##### Stored records #####

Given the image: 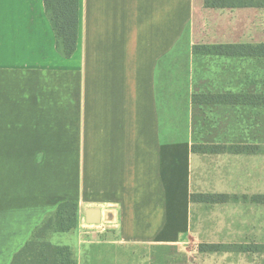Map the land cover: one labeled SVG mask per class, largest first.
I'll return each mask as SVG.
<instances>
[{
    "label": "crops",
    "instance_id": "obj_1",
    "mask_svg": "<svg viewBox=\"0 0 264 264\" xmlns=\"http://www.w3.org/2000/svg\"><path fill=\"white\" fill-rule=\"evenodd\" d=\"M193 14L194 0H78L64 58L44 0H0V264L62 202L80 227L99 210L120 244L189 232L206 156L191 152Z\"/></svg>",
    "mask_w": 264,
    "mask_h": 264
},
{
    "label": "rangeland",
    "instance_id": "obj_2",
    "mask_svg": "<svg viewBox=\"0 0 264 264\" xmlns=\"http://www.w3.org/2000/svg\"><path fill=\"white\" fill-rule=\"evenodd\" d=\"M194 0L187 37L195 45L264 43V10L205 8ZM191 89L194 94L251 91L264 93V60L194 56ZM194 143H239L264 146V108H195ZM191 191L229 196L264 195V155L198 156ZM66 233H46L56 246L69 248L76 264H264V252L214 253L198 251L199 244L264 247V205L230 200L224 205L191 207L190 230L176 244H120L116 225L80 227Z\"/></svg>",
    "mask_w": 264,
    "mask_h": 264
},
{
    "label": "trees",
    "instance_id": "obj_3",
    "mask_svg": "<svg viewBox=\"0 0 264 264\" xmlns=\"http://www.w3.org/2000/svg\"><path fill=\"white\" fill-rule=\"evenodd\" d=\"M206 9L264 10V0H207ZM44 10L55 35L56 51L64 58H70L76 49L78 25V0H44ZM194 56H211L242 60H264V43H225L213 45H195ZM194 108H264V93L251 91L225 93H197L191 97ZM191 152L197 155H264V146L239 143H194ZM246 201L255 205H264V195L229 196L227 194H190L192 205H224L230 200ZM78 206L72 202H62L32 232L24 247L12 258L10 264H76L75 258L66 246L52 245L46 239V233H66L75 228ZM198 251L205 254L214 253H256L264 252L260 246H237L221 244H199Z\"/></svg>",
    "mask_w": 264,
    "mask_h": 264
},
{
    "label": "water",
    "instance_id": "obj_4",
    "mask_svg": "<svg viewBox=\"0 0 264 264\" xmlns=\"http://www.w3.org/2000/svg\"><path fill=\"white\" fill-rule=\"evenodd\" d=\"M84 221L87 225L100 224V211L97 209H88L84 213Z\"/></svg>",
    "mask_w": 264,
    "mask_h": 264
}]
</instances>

#####

» Task to complete
Report each line of the items above that contains the string "white", copying every such line in full.

» Complete answer
    "mask_svg": "<svg viewBox=\"0 0 264 264\" xmlns=\"http://www.w3.org/2000/svg\"><path fill=\"white\" fill-rule=\"evenodd\" d=\"M193 14L194 0H78L64 58L44 0H0V264L62 202L80 227L99 210L120 244L189 232L206 156L191 152Z\"/></svg>",
    "mask_svg": "<svg viewBox=\"0 0 264 264\" xmlns=\"http://www.w3.org/2000/svg\"><path fill=\"white\" fill-rule=\"evenodd\" d=\"M194 0L187 37L195 45L264 43V10L205 8ZM191 89L194 94L251 91L264 93V60L194 56ZM194 143H239L264 146V108H195ZM191 191L229 196L264 195V155L198 156ZM66 233H46L56 246L69 248L76 264H264V252L214 253L198 251L199 244L264 247V205L230 200L224 205L191 207L190 230L176 244H120L116 225L80 227Z\"/></svg>",
    "mask_svg": "<svg viewBox=\"0 0 264 264\" xmlns=\"http://www.w3.org/2000/svg\"><path fill=\"white\" fill-rule=\"evenodd\" d=\"M206 9L264 10V0H207ZM44 10L55 35L56 51L64 58H70L76 49L78 25V0H44ZM194 56H211L242 60H264V43H225L213 45H195ZM194 108H264V93L251 91L225 93H197L191 97ZM191 152L197 155H264V146L239 143H194ZM246 201L255 205H264V195L229 196L227 194H190L192 205H224L230 200ZM78 206L72 202H62L32 232L24 247L12 258L10 264H76L75 258L66 246L52 245L46 239V233H66L75 228ZM198 251L205 254L214 253H256L264 252L260 246H237L221 244H199Z\"/></svg>",
    "mask_svg": "<svg viewBox=\"0 0 264 264\" xmlns=\"http://www.w3.org/2000/svg\"><path fill=\"white\" fill-rule=\"evenodd\" d=\"M84 221L87 225L100 224V211L97 209H88L84 213Z\"/></svg>",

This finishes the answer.